Follow-up air testing by the Oregon Department of Environmental Quality in Southeast Portland found levels of arsenic at 159 times the state benchmark for healthy air and cadmium levels at 49 times higher than the health benchmark.
Just last month, Portland residents shouted and even wept in public meetings after a previous study revealed that levels of pollutants in the city air had far surpassed the prescribed limits. They severely criticized city authorities for not knowing what factories were emitting into the air.
DEQ officials linked the pollution they found in Southeast Portland to the Bullseye Glass facility, which uses metals to make colored glass for art and architecture. But they say the nearby rail yard also likely contributed some of the cadmium, which is a component of locomotive exhaust.
Bullseye Glass has stopped using arsenic, cadmium and chromium in its operations and Uroboros Glass has stopped using cadmium and chromium (it hasn’t used arsenic in 20 years). Both companies acted voluntarily; they were operating legally, using those metals in their manufacturing processes as permitted by state and federal laws.

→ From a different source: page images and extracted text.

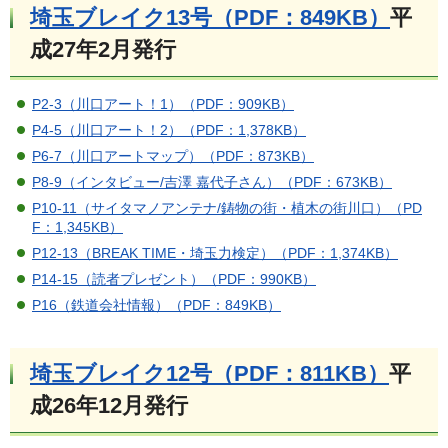
埼玉ブレイク13号（PDF：849KB）
平
成27年2月発行
P2-3（川口アート！1）（PDF：909KB）
P4-5（川口アート！2）（PDF：1,378KB）
P6-7（川口アートマップ）（PDF：873KB）
P8-9（インタビュー/吉澤 嘉代子さん）（PDF：673KB）
P10-11（サイタマノアンテナ/鋳物の街・植木の街川口）（PD
F：1,345KB）
P12-13（BREAK TIME・埼玉力検定）（PDF：1,374KB）
P14-15（読者プレゼント）（PDF：990KB）
P16（鉄道会社情報）（PDF：849KB）
埼玉ブレイク12号（PDF：811KB）
平
成26年12月発行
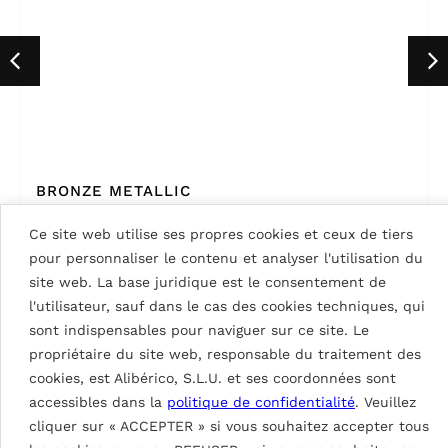
BRONZE METALLIC
Ce site web utilise ses propres cookies et ceux de tiers
pour personnaliser le contenu et analyser l'utilisation du
site web. La base juridique est le consentement de
VOIR TOUTES LES COULEURS
l'utilisateur, sauf dans le cas des cookies techniques, qui
sont indispensables pour naviguer sur ce site. Le
propriétaire du site web, responsable du traitement des
cookies, est Alibérico, S.L.U. et ses coordonnées sont
accessibles dans la
politique de confidentialité
. Veuillez
PROJETS
cliquer sur « ACCEPTER » si vous souhaitez accepter tous
PRINCE MOULAY ABDELLAH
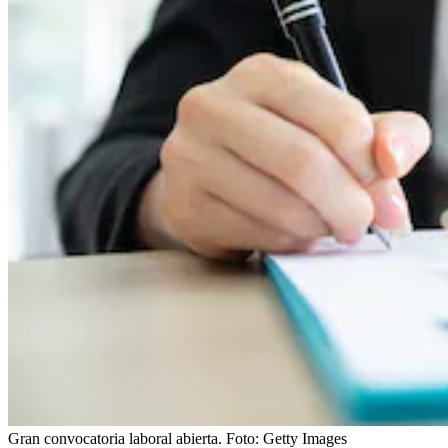
Gran convocatoria laboral abierta.
Foto:
Getty Images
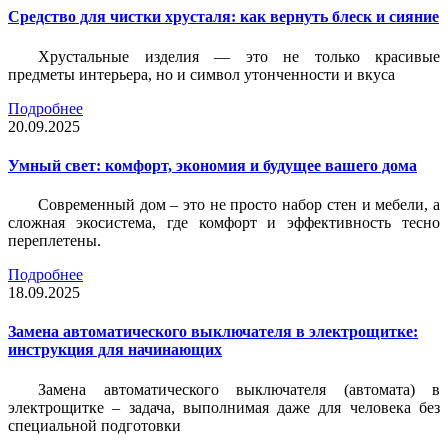
Средство для чистки хрусталя: как вернуть блеск и сияние
Хрустальные изделия — это не только красивые
предметы интерьера, но и символ утонченности и вкуса
Подробнее
20.09.2025
Умный свет: комфорт, экономия и будущее вашего дома
Современный дом – это не просто набор стен и мебели, а
сложная экосистема, где комфорт и эффективность тесно
переплетены.
Подробнее
18.09.2025
Замена автоматического выключателя в электрощитке:
инструкция для начинающих
Замена автоматического выключателя (автомата) в
электрощитке – задача, выполнимая даже для человека без
специальной подготовки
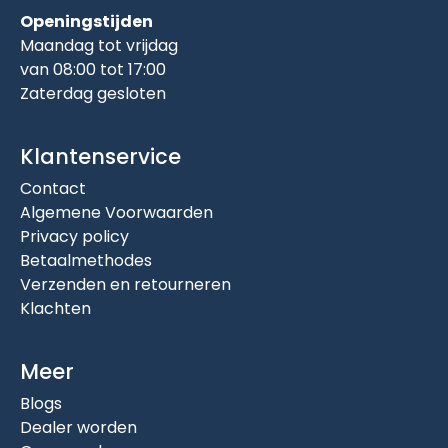
Openingstijden
Maandag tot vrijdag
van 08:00 tot 17:00
Zaterdag gesloten
Klantenservice
Contact
Algemene Voorwaarden
Privacy policy
Betaalmethodes
Verzenden en retourneren
Klachten
Meer
Blogs
Dealer worden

The agency just started testing the air in North Portland on Friday and won’t have results until April. So for now officials only have moss sampling data showing a second cadmium hot spot a quarter-mile from another colored glass-maker, Uroboros Glass.
No one tested the actual emissions from these glass facilities so it is unknown exactly how much of the metals detected in moss and in the air came out of the companies’ furnaces.
Officials say the state’s health benchmarks are very conservative and being exposed to high levels of heavy metals doesn’t mean people will definitely experience health effects. The people at the greatest risk, they say, are those who spent the most time within about a half-mile of the glass factories.
Long term arsenic exposure can cause skin color changes, nerve damage, skin, lung, bladder and liver cancers. Cadmium exposure can cause kidney disease, fragile bones, lung and prostate cancer.